Twilight. The sounds of the city were hushed this far out in the suburbs. Moth wrinkled his nose at the ambiance of prosperity that bleached the rot of disgust coursing through the blotted pastels of the neighborhood still shrouded in the muted darkness. He stood by the tree in front of a house off Third Avenue. He held a card in his hand as he watched the darkened windows. The card was a red and green split background with a seated greyhound facing right. The Ace of Hounds, he thought. He stared at it a moment as he saw the image shift, the jaws open slightly, teeth barred. He heard a soft growl.
“It’s okay,” he said softly. “She’ll love you all the same.”
Moth saw movement in a window. Then he heard it. It was the screaming. It was the unearthly terror that filled the air from inside the house. It was the sounds of flesh ripping, testicles torn from the body. More screaming. Moth could see it playing out in his mind. The man had reached for the door. He never made it. He was in the hall. Bleeding. Screaming. Begging. Struggling. Blood sprayed over the walls. His face was twisted with pain and horror. He whipped his arms and hands trying to grab at his disconnected parts on the floor, reached for the flesh still in the jaws of the monstrous canine as it snarled and snapped between his legs.

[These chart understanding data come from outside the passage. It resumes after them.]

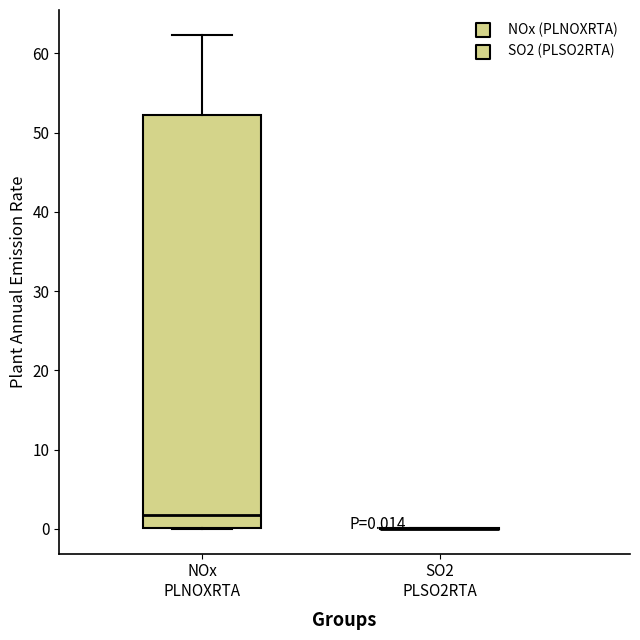

Comparing the boxes themselves (not the whiskers), which one is the tallest?

NOx PLNOXRTA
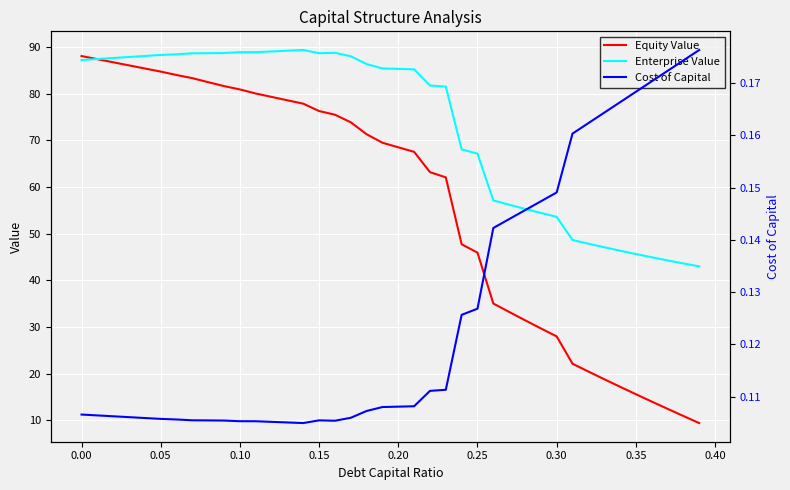

What is the highest value of the Enterprise Value series?

89.3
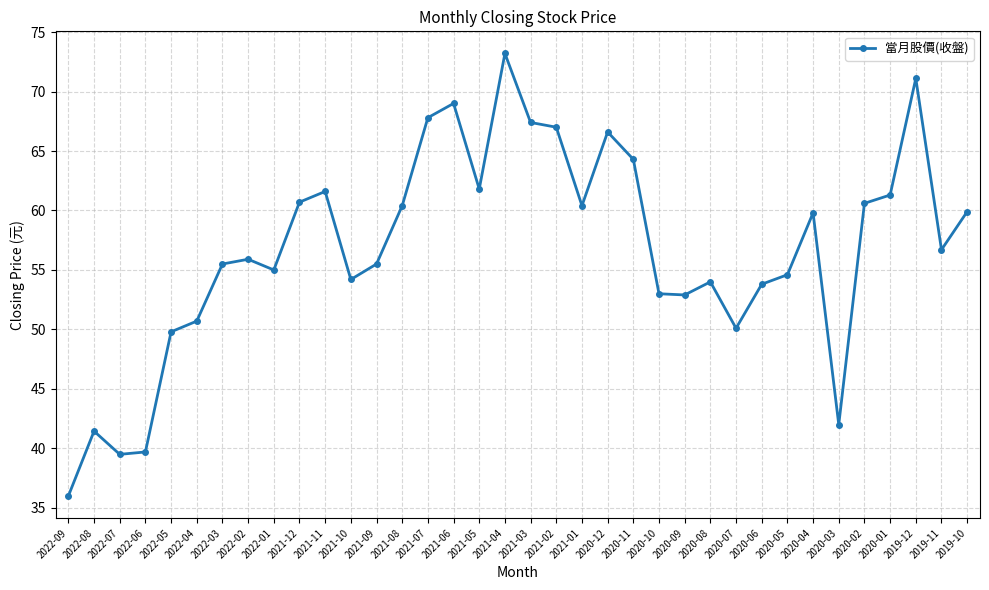

What is the approximate value at 2020-05?

54.6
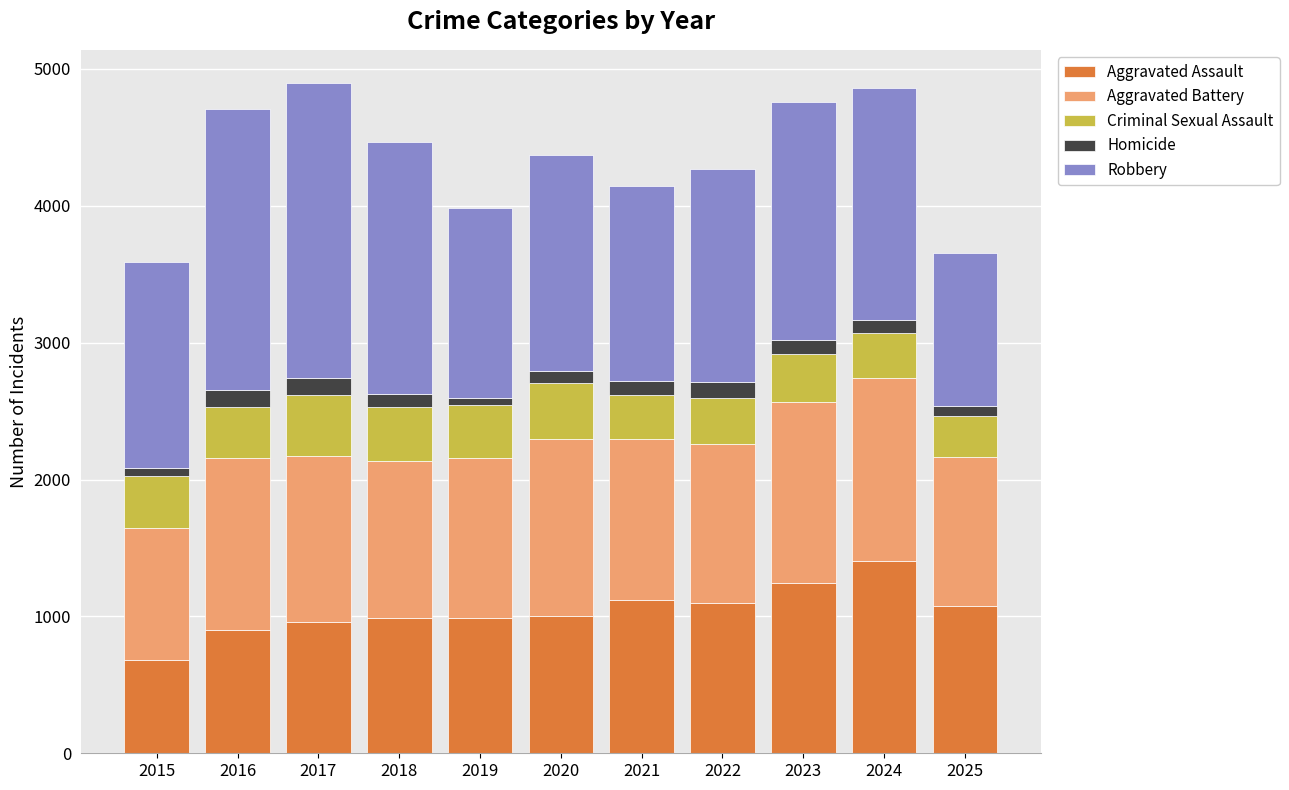

At which label does Aggravated Assault reach its minimum?

2015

He was already dead and didn’t know how to come back from it.
Moth could hear the hellhound was already finished with him as he watched the window open at the front of the house. A little girl slid out into the front yard, tears streamed down her face, but silence was all her mind could accept from the violence she left behind. She saw the shadow of Moth up against the tree. She stared for a moment and then ran to him, hugged him, sobbed into his coat.
“It’s okay,” he said. “You’re safe now.” She said nothing. She just cried.

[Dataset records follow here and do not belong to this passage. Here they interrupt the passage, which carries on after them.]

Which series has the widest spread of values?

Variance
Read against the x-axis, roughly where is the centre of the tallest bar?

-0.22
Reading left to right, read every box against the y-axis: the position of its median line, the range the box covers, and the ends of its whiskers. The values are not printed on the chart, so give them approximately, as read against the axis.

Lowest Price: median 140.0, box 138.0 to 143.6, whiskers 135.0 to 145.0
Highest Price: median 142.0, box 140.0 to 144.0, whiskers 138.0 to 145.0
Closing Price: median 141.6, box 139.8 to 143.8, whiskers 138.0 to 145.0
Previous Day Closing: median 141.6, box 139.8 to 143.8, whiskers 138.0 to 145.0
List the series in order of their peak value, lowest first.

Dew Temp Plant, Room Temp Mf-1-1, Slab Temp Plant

The hellhound appeared at his side. The child lifted her head and stared at it. Then she put her hand out toward its bloody muzzle. It dipped its head toward her and she pet it softly as it whimpered at her touch.

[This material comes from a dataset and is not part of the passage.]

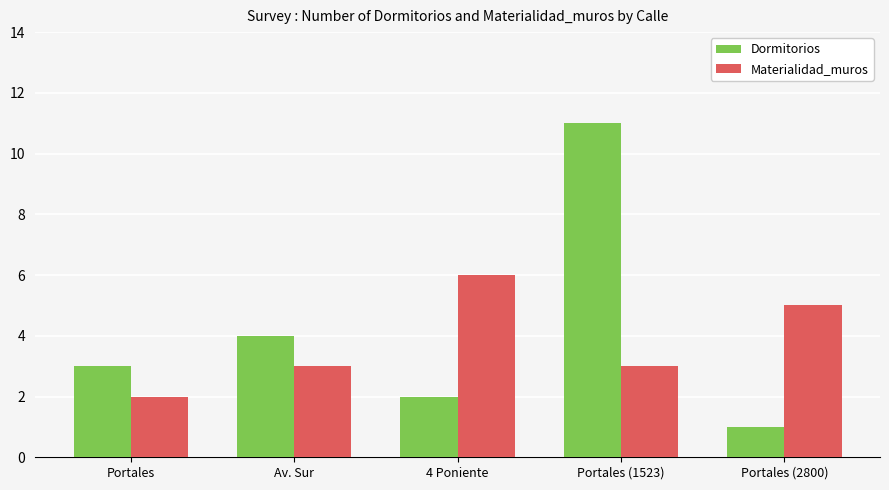

Which label corresponds to the smallest value in the chart?

Portales (2800)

Moth knelt down, looked at her face, and wiped the tears from her cheeks. “Run to the neighbor, child. Run tell them your poppa is dead, that he can’t hurt you anymore.”
She nodded and ran.
He watched her go, then lifted the card and waved it at the hound. It vanished in a swirl of dust and spark. One down.
Moth walked back down the street as the sun lifted above the horizon and illuminated the sins of a father.